(Document passage)
**********

Saturday, December 30, 2017

Vows and Vocations


At three o'clock — or sometimes shortly thereafter, now that live broadcasts can be rewound — we allow the television to interrupt our merry-making on Christmas Day.  The Christmas pudding having been doused in brandy and set fire to and sung over and most assiduously devoured, we are usually just in time for one of the more unfrenetic and comforting broadcasts left on the main channels: the Queen's Christmas message.  I find it invigoratingly traditional in spirit, and there is a rare feeling of national togetherness as the Queen invites us to look back on the year.  Gloriously heedless of the BBC's dull secularist ethos, H.M. always makes unforceful but unambiguous (and therefore courageous) mention of her Christian faith. This year's message was the fiftieth the Queen has made by television, so it is a well-established tradition in its own right.

But even fifty years of Christmas broadcasts struggle to shine against the seven decades of the Queen's marriage to the Duke of Edinburgh.  There beside the Queen as she delivered her message, next to the portraits of her great-grandchildren George and Charlotte, are two photographs of Elizabeth and Prince Philip.  One was taken on their wedding day in 1947, and the other in November this year to mark their Platinum Anniversary.  Seventy years separate the pictures, but one reciprocal vow is common to both.


This is marriage, the real thing, and this particular marriage is special because it belongs to us in much the same way as the Queen herself belongs to us.  It is one of the last lit beacons in bleak Britain, whose marital statistics show that a third of all marriages are sooner or later put asunder, and that more and more couples move in under the same roof without entering into marriage at all.  More than three million families have been begun without the security of wedlock.  It is some decades since the State showed any understanding of its proper responsibility in this field, which is to create all the right conditions for stable family life, especially for the sake of its oldest and youngest citizens, without meddling in it.  What has happened instead is that marriage has been undermined so that, from a simply practical point of view, people can hardly be blamed for choosing to set up home in co-habitation.  The social and financial benefits that marriage once brought do not now make economic sense, and to many people the law appears to set a trap, being still just tenacious enough to protract and sour any parting, yet not firm enough to banish the very idea from people's minds, encouraging building rather than dismantling.  By Britain's national anticulture, by spectres of the imagination and by the reality of people's own experiences, many have come to fear the unsunderable vows.  Yet couples who are ready to found a household should surely wish for just such a bond.  Marriage helps couples, before they ever enter into it, by serving as a test or proof: if they do not feel they trust each other enough to marry, then they cannot know whether they trust each other to start and sustain a family.  On the other hand, if their mutual trust does indeed go far enough that children seem a real possibility, then why delay in giving form to the natural truth?  Marriage is for life because children join their parents for life.  The great vow is there to protect first husband and wife, and then their children, against human weakness and the evils of the world outside.

But we have also forgotten not only the practicality and common sense of marriage, but its transcendent, spiritual dimension.  This is another casualty of the dictatorship of relativism — Benedict XVI's phrase — the tyranny of indifference that surrounds us, unctuously bidding us do as we please but offering no railings of guidance, and certainly no healing, if our desires lead us into wrongdoing and suffering.  The idea of marriage as a calling to high friendship, as a sacrificial mission that elevates the dignity of man and woman, has vanished, and along with it a sense of motherhood and fatherhood as vocations, to be honoured far above mere career or material prosperity or political engagement.  So people no longer know what to hope for, nor what to build, are therefore afraid of commitment, and so settle for too little from themselves and others.

**********

[Records from a data collection]

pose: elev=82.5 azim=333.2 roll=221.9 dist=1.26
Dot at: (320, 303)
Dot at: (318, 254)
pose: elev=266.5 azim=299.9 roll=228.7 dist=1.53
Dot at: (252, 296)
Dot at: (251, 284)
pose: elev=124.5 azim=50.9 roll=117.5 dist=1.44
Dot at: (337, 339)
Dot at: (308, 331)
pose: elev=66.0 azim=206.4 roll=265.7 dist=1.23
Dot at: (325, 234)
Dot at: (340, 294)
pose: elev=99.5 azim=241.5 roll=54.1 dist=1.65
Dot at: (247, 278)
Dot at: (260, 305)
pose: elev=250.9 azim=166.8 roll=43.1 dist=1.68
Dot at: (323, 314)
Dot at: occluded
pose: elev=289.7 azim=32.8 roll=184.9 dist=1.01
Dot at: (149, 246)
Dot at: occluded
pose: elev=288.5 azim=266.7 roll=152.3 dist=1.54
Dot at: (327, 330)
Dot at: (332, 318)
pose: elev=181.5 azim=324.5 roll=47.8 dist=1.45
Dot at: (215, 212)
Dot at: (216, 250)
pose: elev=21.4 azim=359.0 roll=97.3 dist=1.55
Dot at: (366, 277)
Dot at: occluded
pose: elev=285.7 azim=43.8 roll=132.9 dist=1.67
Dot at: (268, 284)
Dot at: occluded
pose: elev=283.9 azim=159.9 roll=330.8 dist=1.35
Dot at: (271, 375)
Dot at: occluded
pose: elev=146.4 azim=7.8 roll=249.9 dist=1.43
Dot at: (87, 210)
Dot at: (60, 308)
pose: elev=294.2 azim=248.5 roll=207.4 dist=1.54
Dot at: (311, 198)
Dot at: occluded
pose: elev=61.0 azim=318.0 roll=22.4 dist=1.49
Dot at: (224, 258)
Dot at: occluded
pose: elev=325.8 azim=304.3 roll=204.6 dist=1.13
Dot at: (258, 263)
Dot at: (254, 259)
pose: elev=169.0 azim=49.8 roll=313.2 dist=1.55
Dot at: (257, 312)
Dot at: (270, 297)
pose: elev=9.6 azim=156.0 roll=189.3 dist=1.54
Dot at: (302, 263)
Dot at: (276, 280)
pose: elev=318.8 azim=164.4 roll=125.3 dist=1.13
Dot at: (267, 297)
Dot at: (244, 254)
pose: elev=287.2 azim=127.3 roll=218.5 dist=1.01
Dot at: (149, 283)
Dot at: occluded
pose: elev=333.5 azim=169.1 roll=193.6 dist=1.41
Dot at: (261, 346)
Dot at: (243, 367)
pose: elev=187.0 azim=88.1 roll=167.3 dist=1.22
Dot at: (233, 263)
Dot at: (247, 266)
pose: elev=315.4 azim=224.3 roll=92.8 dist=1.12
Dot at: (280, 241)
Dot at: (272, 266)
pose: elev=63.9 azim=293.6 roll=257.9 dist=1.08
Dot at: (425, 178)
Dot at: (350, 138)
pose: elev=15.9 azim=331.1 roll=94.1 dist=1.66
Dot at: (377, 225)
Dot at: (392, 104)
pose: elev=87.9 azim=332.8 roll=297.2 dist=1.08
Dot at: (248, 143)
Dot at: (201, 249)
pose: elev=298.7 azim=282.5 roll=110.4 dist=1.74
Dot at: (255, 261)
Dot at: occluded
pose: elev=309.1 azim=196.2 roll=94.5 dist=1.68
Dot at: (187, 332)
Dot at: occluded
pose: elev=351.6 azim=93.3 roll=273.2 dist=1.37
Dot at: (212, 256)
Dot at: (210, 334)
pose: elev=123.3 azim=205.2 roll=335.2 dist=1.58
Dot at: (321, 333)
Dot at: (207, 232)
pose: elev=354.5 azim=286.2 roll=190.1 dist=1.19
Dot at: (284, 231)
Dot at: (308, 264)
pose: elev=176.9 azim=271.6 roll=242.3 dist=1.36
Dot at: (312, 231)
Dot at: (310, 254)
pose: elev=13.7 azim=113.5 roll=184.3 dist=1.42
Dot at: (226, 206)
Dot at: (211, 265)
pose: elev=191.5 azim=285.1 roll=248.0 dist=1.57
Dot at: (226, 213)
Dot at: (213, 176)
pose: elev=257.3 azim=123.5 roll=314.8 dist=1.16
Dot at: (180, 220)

**********

(What to work on)
Answer these questions about the passage on marriage and the Queen's Christmas message.
(a) According to the passage, which of the Queen's televised Christmas messages was this year's?
(b) In what year was the wedding-day photograph of Elizabeth and Prince Philip taken?
(c) To whom does the passage credit the phrase "dictatorship of relativism"?

(Task solution)
(a) The fiftieth.
(b) 1947.
(c) Benedict XVI.